## PROBLEM TO SOLVE
Restate the listing below word for word, and leave its pictures behind.

## RECORDS SHOWN
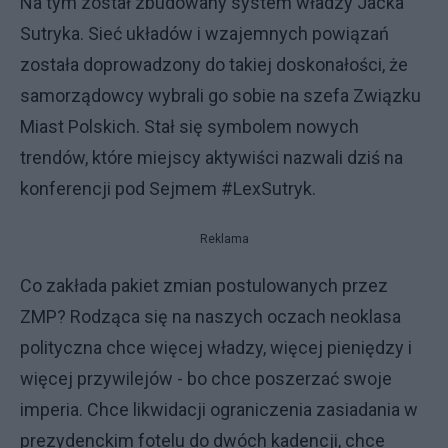
Na tym został zbudowany system władzy Jacka
Sutryka. Sieć układów i wzajemnych powiązań
została doprowadzony do takiej doskonałości, że
samorządowcy wybrali go sobie na szefa Związku
Miast Polskich. Stał się symbolem nowych
trendów, które miejscy aktywiści nazwali dziś na
konferencji pod Sejmem #LexSutryk.
Reklama
Co zakłada pakiet zmian postulowanych przez
ZMP? Rodząca się na naszych oczach neoklasa
polityczna chce więcej władzy, więcej pieniędzy i
więcej przywilejów - bo chce poszerzać swoje
imperia. Chce likwidacji ograniczenia zasiadania w
prezydenckim fotelu do dwóch kadencji, chce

## RESPONSE TO THE TASK
Na tym został zbudowany system władzy Jacka
Sutryka. Sieć układów i wzajemnych powiązań
została doprowadzony do takiej doskonałości, że
samorządowcy wybrali go sobie na szefa Związku
Miast Polskich. Stał się symbolem nowych
trendów, które miejscy aktywiści nazwali dziś na
konferencji pod Sejmem #LexSutryk.
Reklama
Co zakłada pakiet zmian postulowanych przez
ZMP? Rodząca się na naszych oczach neoklasa
polityczna chce więcej władzy, więcej pieniędzy i
więcej przywilejów - bo chce poszerzać swoje
imperia. Chce likwidacji ograniczenia zasiadania w
prezydenckim fotelu do dwóch kadencji, chce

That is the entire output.